*EXCERTO FORNECIDO:*
★ ★ ★ ★ ★ ★ ★

Debate sobre as opções do Governo para o sector marítimo-portuário e para a logística
Intervenção de José Soeiro
13 de Janeiro de 2006
Sr. Presidente,
Sr. Presidente,
Srs. Ministros,
Sr. Secretário de Estado,
Sr. as e Srs. Deputados:
O Governo acaba de nos informar que, oportunamente, iremos discutir nesta Câmara, com profundidade, as questões da estratégia logístico-portuária. Só faltou uma coisa no discurso, Sr. Ministro: faltou o anúncio de mais 50 000 ou 100 000 postos de trabalho!…
Foi uma falha!…
E só por isso, Sr. Ministro, é que não dou 20 valores ao Governo! Fico-me pelos 18 valores…
Não, não é demais. Não se preocupem! É em propaganda. Tiveram 18 valores em propaganda.
Eu dava 20 valores, se tivesse sido com mais 50 000 postos de trabalho, mas assim temos de ficar pelos 18 valores.
Às vezes pergunto-me, Sr. Ministro, se temos um Governo ou se temos uma comissão de eventos.
Porque temos de «tirar o chapéu» aos eventos que o Governo tem marcado, e só por isso também é que não acompanho a ideia das «obras faraónicas». Acho que tem havido apenas «discursos faraónicos»… Faltam as obras!

★ ★ ★ ★ ★ ★ ★

*Entradas guardadas:*
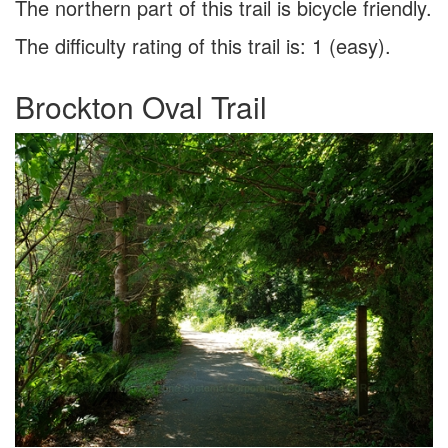
The northern part of this trail is bicycle friendly.
The difficulty rating of this trail is: 1 (easy).
Brockton Oval Trail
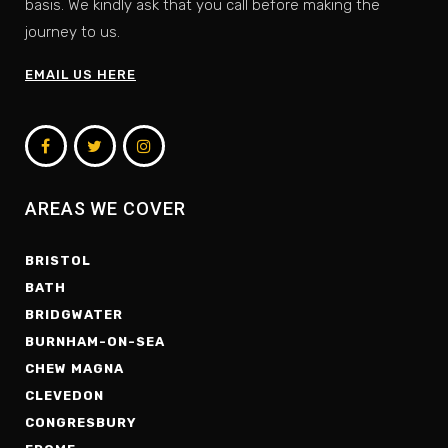
basis. We kindly ask that you call before making the
journey to us.
EMAIL US HERE
AREAS WE COVER
BRISTOL
BATH
BRIDGWATER
BURNHAM-ON-SEA
CHEW MAGNA
CLEVEDON
CONGRESBURY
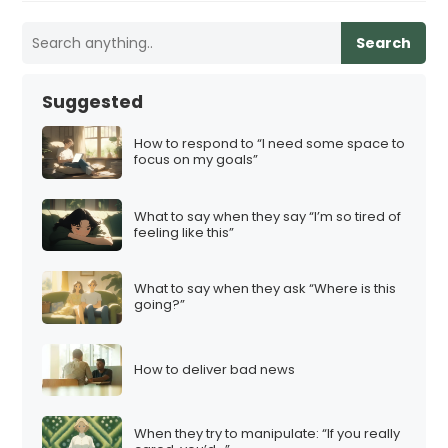
Search
Suggested
How to respond to “I need some space to
focus on my goals”
What to say when they say “I’m so tired of
feeling like this”
What to say when they ask “Where is this
going?”
How to deliver bad news
When they try to manipulate: “If you really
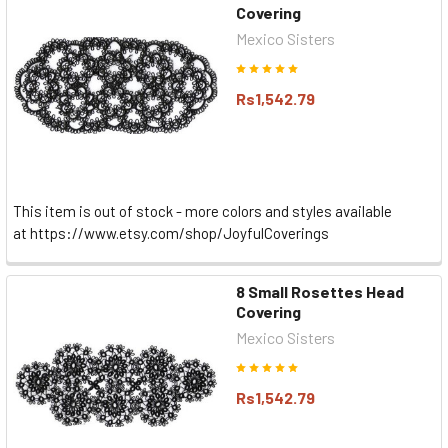
Covering
Mexico Sisters
Rs1,542.79
This item is out of stock - more colors and styles available
at https://www.etsy.com/shop/JoyfulCoverings
8 Small Rosettes Head
Covering
Mexico Sisters
Rs1,542.79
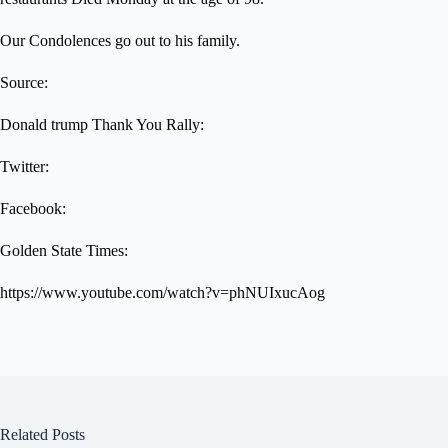
Our Condolences go out to his family.
Source:
Donald trump Thank You Rally:
Twitter:
Facebook:
Golden State Times:
https://www.youtube.com/watch?v=phNUIxucAog
Related Posts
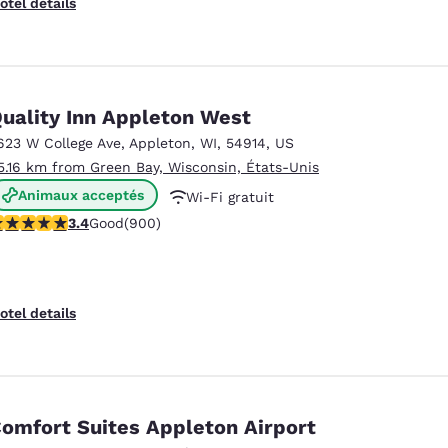
otel details
uality Inn Appleton West
623 W College Ave
,
Appleton
,
WI
,
54914
,
US
5.16 km from Green Bay, Wisconsin, États-Unis
Animaux acceptés
Wi-Fi gratuit
.41 stars rating. Good. 900 reviews
3.4
Good
(900)
Petit déjeuner continental offert
otel details
omfort Suites Appleton Airport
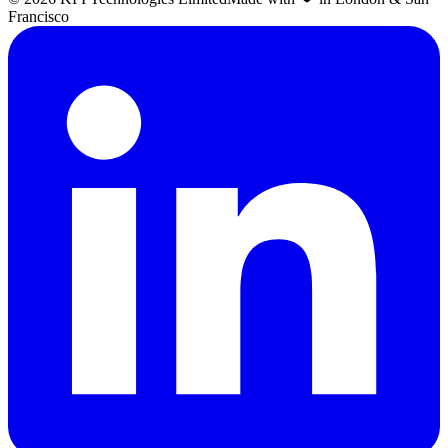
Francisco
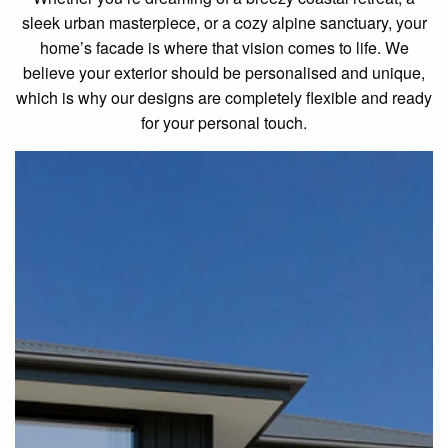
sleek urban masterpiece, or a cozy alpine sanctuary, your
home’s facade is where that vision comes to life. We
believe your exterior should be personalised and unique,
which is why our designs are completely flexible and ready
for your personal touch.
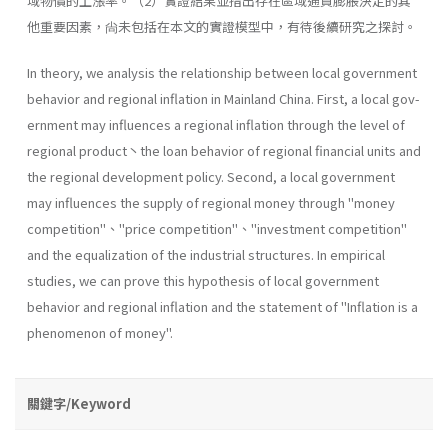
域物價的上漲率。（2）實證結果並指出存在區域通貨膨脹決定的其
他重要因素，尙未包括在本文的實證模型中，有待後續研究之探討。
In theory, we analysis the relationship between local government
behavior and regional inflation in Mainland China. First, a local gov­
ernment may influences a regional inflation through the level of
regional product丶the loan behavior of regional financial units and
the regional development policy. Second, a local government
may influences the sup­ply of regional money through "money
competition"、''price competi­tion"、''investment competition"
and the equalization of the industrial structures. In empirical
studies, we can prove this hypothesis of local govern­ment
behavior and regional inflation and the statement of "Inflation is a
phenomenon of money".
關鍵字/Keyword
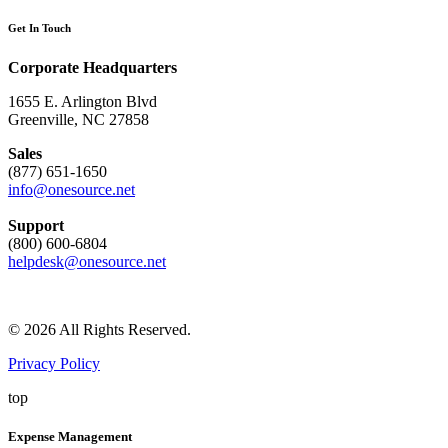
Get In Touch
Corporate Headquarters
1655 E. Arlington Blvd
Greenville, NC 27858
Sales
(877) 651-1650
info@onesource.net
Support
(800) 600-6804
helpdesk@onesource.net
© 2026 All Rights Reserved.
Privacy Policy
top
Expense Management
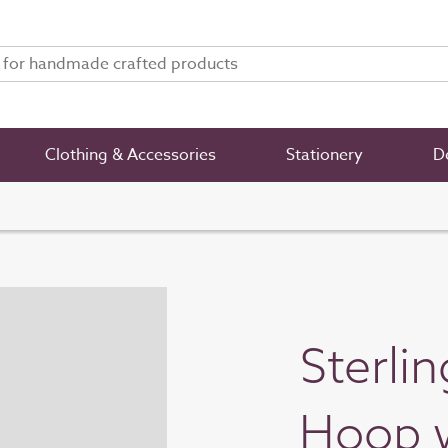
Clothing & Accessories
Stationery
De
Sterli
Hoop w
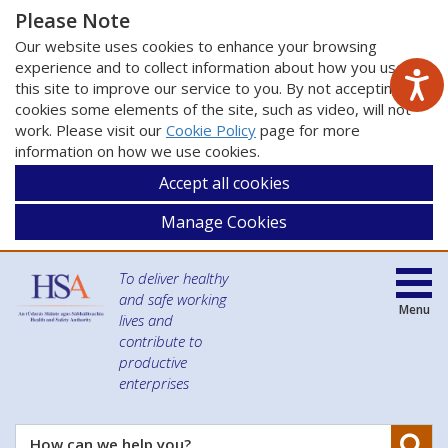
Please Note
Our website uses cookies to enhance your browsing
experience and to collect information about how you use
this site to improve our service to you. By not accepting
cookies some elements of the site, such as video, will not
work. Please visit our
Cookie Policy
page for more
information on how we use cookies.
Accept all cookies
Manage Cookies
To deliver healthy
and safe working
Menu
lives and
contribute to
productive
enterprises
Se
How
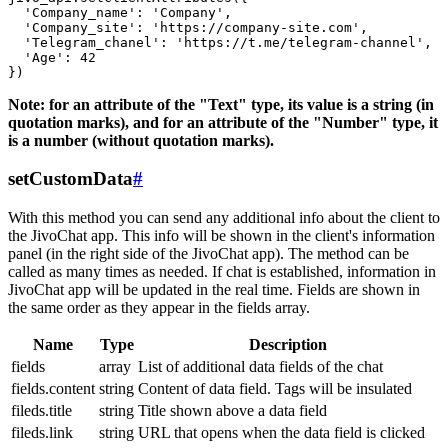
  'Company_name': 'Company',

  'Company_site': 'https://company-site.com',

  'Telegram_chanel': 'https://t.me/telegram-channel',

  'Age': 42

Note: for an attribute of the "Text" type, its value is a string (in
quotation marks), and for an attribute of the "Number" type, it
is a number (without quotation marks).
setCustomData
#
With this method you can send any additional info about the client to
the JivoChat app. This info will be shown in the client's information
panel (in the right side of the JivoChat app). The method can be
called as many times as needed. If chat is established, information in
JivoChat app will be updated in the real time. Fields are shown in
the same order as they appear in the fields array.
Name
Type
Description
fields
array
List of additional data fields of the chat
fields.content
string
Content of data field. Tags will be insulated
fileds.title
string
Title shown above a data field
fileds.link
string
URL that opens when the data field is clicked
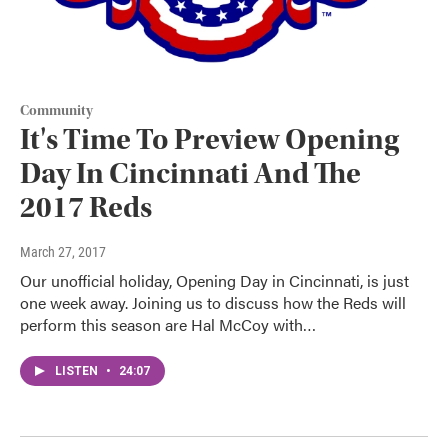
Community
It's Time To Preview Opening
Day In Cincinnati And The
2017 Reds
March 27, 2017
Our unofficial holiday, Opening Day in Cincinnati, is just
one week away. Joining us to discuss how the Reds will
perform this season are Hal McCoy with…
LISTEN
•
24:07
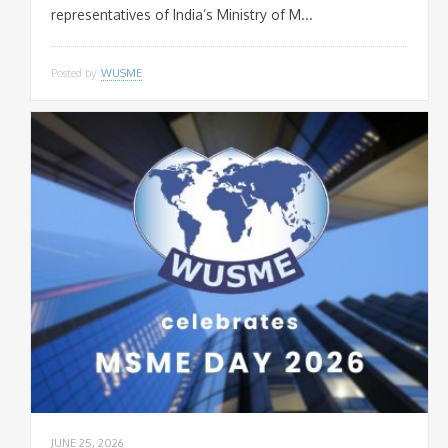
representatives of India’s Ministry of M...
Posted by
WUSME
JUNE 25, 2026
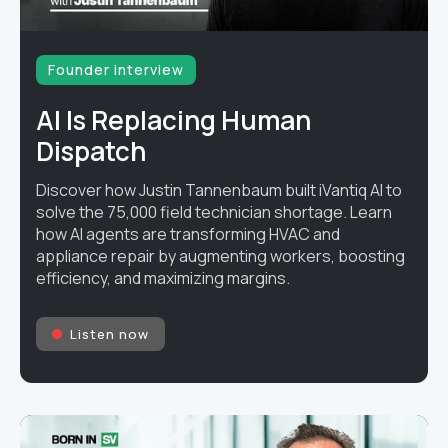
Founder interview
AI Is Replacing Human
Dispatch
Discover how Justin Tannenbaum built iVantiq AI to
solve the 75,000 field technician shortage. Learn
how AI agents are transforming HVAC and
appliance repair by augmenting workers, boosting
efficiency, and maximizing margins.
Listen now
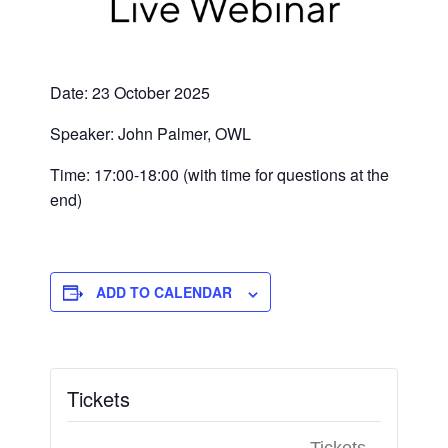
Date: 23 October 2025
Speaker: John Palmer, OWL
Time: 17:00-18:00 (with time for questions at the
end)
ADD TO CALENDAR
Tickets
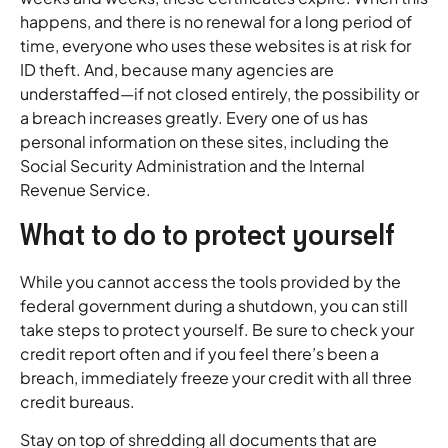
happens, and there is no renewal for a long period of
time, everyone who uses these websites is at risk for
ID theft. And, because many agencies are
understaffed—if not closed entirely, the possibility or
a breach increases greatly. Every one of us has
personal information on these sites, including the
Social Security Administration and the Internal
Revenue Service.
What to do to protect yourself
While you cannot access the tools provided by the
federal government during a shutdown, you can still
take steps to protect yourself. Be sure to check your
credit report often and if you feel there’s been a
breach, immediately freeze your credit with all three
credit bureaus.
Stay on top of shredding all documents that are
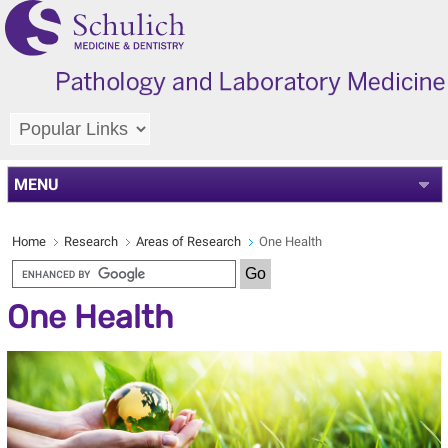
MENU
Home
Research
Areas of Research
One Health
One Health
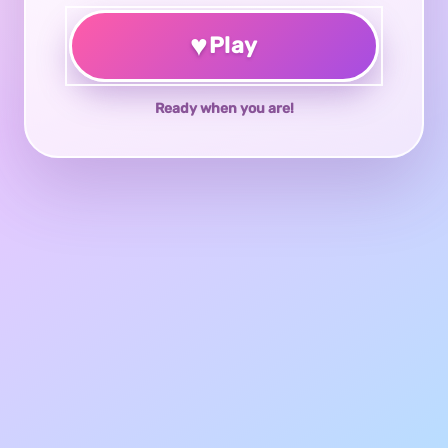
♥
Play
Ready when you are!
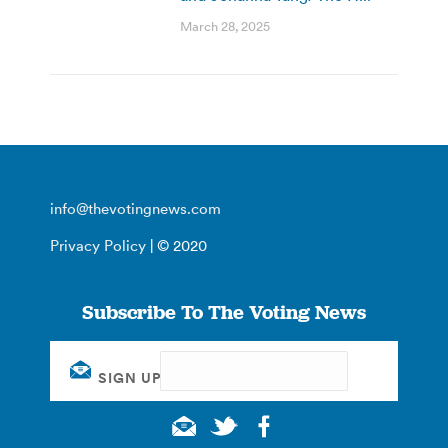
March 28, 2025
info@thevotingnews.com
Privacy Policy
| © 2020
Subscribe To The Voting News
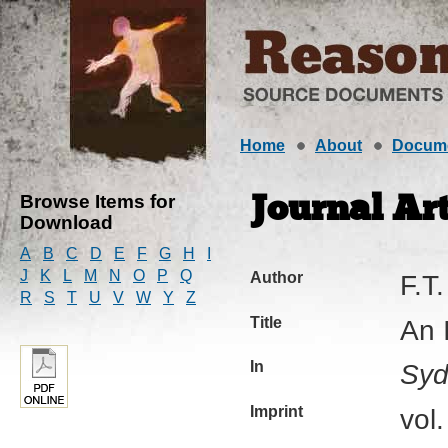
Home
About
Docum
Browse Items for
Journal Art
Download
A
B
C
D
E
F
G
H
I
J
K
L
M
N
O
P
Q
Author
F.T.
R
S
T
U
V
W
Y
Z
Title
An 
In
Syd
Imprint
vol.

★ ★ ★ ★ ★ ★ ★

*QUESTÕES SOBRE O MATERIAL:*
(A) Na intervenção sobre o sector marítimo-portuário, porque é que o orador não dá 20 valores ao Governo? Responde em uma a três frases.
(B) Reproduz, sem alterações, os registos desde o primeiro até à linha com "When they try", incluindo ambas, e deixa de fora as imagens.

*RESPOSTAS POR QUESTÃO:*
(A) Porque, segundo o orador, ao discurso do Governo faltou o anúncio de mais 50 000 ou 100 000 postos de trabalho. Por essa falha, fica-se pelos 18 valores, que atribui em propaganda.

(B)
The northern part of this trail is bicycle friendly.
The difficulty rating of this trail is: 1 (easy).
Brockton Oval Trail
basis. We kindly ask that you call before making the
journey to us.
EMAIL US HERE
AREAS WE COVER
BRISTOL
BATH
BRIDGWATER
BURNHAM-ON-SEA
CHEW MAGNA
CLEVEDON
CONGRESBURY
Search
Suggested
How to respond to “I need some space to
focus on my goals”
What to say when they say “I’m so tired of
feeling like this”
What to say when they ask “Where is this
going?”
How to deliver bad news
When they try to manipulate: “If you really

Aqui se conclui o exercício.